Embora a decisão pela condenação tenha sido unânime entre os 28 ministros presentes, houve divergência quanto à dosimetria da pena. Quatro magistrados votaram pela aplicação da aposentadoria compulsória, uma medida considerada menos severa que a perda do cargo. Contudo, a maioria seguiu o entendimento pela sanção máxima, consolidando um novo patamar de rigor disciplinar dentro da corte superior.
A aplicação da pena de disponibilidade com perda de cargo representa um marco inédito no Judiciário nacional. Esta é a primeira vez que a medida é executada logo após o Conselho Nacional de Justiça (CNJ) regulamentar a punição como a sanção máxima para magistrados que cometem faltas graves. A mudança reflete uma postura mais rígida frente a condutas incompatíveis com o exercício da magistratura.
O julgamento iniciou-se às 9h30, com a apresentação das sustentações orais pelas defesas das vítimas, do acusado e da Procuradoria-Geral da República. A PGR, em uma alteração de sua posição anterior, defendeu a aplicação da penalidade máxima durante o procedimento. Com o resultado, o afastamento provisório, vigente desde 10 de fevereiro, tornou-se definitivo, mantendo-se o pagamento de vencimentos proporcionais ao tempo de serviço.
Apesar da condenação, a perda efetiva do cargo e a interrupção total dos vencimentos ainda dependem de um passo adicional. Conforme o procedimento estabelecido pela Primeira Turma do Supremo Tribunal Federal (STF) em maio, a Advocacia-Geral da União (AGU) deverá ingressar com uma nova ação judicial para concretizar a exoneração do magistrado. A defesa de Marco Buzzi ainda mantém a possibilidade de recorrer ao Supremo contra a decisão proferida pelo STJ.
As denúncias que levaram ao julgamento são de natureza sexual. A primeira acusação partiu de uma jovem de 18 anos, filha de amigos da família, que relatou ter sofrido uma abordagem inadequada do ministro durante um banho de mar enquanto estava hospedada na casa de praia do acusado. A segunda denúncia foi apresentada por uma servidora, que afirmou ter sido vítima de assédio sexual dentro das dependências do gabinete.

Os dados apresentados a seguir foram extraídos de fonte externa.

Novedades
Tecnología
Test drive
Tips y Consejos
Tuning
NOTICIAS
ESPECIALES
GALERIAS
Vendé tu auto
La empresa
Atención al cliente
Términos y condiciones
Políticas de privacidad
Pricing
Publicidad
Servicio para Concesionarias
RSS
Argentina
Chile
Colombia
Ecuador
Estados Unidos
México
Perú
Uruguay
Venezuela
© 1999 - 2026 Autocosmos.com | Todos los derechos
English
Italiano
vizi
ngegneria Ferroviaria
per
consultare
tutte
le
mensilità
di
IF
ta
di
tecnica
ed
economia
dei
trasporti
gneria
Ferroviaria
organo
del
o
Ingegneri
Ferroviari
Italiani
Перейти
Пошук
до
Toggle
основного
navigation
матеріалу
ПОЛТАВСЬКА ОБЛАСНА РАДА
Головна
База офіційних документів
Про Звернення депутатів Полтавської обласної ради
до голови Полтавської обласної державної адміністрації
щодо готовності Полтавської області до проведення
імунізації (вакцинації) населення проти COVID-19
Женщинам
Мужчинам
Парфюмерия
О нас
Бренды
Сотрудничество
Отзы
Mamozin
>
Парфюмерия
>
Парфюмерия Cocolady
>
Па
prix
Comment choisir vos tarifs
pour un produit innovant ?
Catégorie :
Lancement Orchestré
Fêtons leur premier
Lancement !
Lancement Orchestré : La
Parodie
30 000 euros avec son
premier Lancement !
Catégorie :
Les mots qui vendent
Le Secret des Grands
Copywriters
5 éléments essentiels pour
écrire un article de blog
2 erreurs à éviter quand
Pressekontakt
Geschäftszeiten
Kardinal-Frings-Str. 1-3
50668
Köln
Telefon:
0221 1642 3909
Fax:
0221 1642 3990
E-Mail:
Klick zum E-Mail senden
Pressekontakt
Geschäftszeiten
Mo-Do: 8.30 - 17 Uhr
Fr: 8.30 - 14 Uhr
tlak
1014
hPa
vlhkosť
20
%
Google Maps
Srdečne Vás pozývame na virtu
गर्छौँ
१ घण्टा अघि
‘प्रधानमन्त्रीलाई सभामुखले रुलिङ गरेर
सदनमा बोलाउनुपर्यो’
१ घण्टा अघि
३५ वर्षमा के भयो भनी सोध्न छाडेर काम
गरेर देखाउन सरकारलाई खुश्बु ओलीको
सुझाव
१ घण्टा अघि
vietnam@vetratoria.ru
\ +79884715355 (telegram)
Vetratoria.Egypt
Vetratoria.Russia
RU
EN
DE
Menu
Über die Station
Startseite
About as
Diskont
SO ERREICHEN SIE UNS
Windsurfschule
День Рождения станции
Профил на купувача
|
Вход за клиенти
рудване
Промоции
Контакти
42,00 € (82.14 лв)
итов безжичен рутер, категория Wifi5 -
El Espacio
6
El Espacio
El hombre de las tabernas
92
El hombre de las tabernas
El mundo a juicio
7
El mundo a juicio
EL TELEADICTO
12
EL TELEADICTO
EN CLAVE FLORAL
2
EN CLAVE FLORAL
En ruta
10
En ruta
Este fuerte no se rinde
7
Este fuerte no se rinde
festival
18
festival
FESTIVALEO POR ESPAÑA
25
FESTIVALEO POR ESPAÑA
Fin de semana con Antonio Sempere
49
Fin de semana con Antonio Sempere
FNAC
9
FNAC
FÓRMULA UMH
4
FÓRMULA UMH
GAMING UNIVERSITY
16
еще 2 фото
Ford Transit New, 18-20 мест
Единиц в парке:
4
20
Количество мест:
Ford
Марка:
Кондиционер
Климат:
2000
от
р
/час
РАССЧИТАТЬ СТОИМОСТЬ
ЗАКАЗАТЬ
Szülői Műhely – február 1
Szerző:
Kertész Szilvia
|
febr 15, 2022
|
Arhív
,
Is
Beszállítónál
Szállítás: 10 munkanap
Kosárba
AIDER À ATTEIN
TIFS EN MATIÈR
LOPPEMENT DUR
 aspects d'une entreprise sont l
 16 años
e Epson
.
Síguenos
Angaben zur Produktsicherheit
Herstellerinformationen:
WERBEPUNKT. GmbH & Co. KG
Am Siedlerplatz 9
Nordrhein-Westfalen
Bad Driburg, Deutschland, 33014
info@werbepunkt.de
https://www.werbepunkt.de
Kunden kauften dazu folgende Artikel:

O processo administrativo seguiu a conclusão de uma sindicância rigorosa conduzida por três ministros do STJ. Durante a sessão de julgamento, Marco Buzzi esteve presente acompanhado por seus advogados, ocupando um espaço distinto da cadeira que ocupou por 14 anos. O magistrado nega veementemente a prática de qualquer comportamento criminoso ou inadequado ao longo de sua trajetória.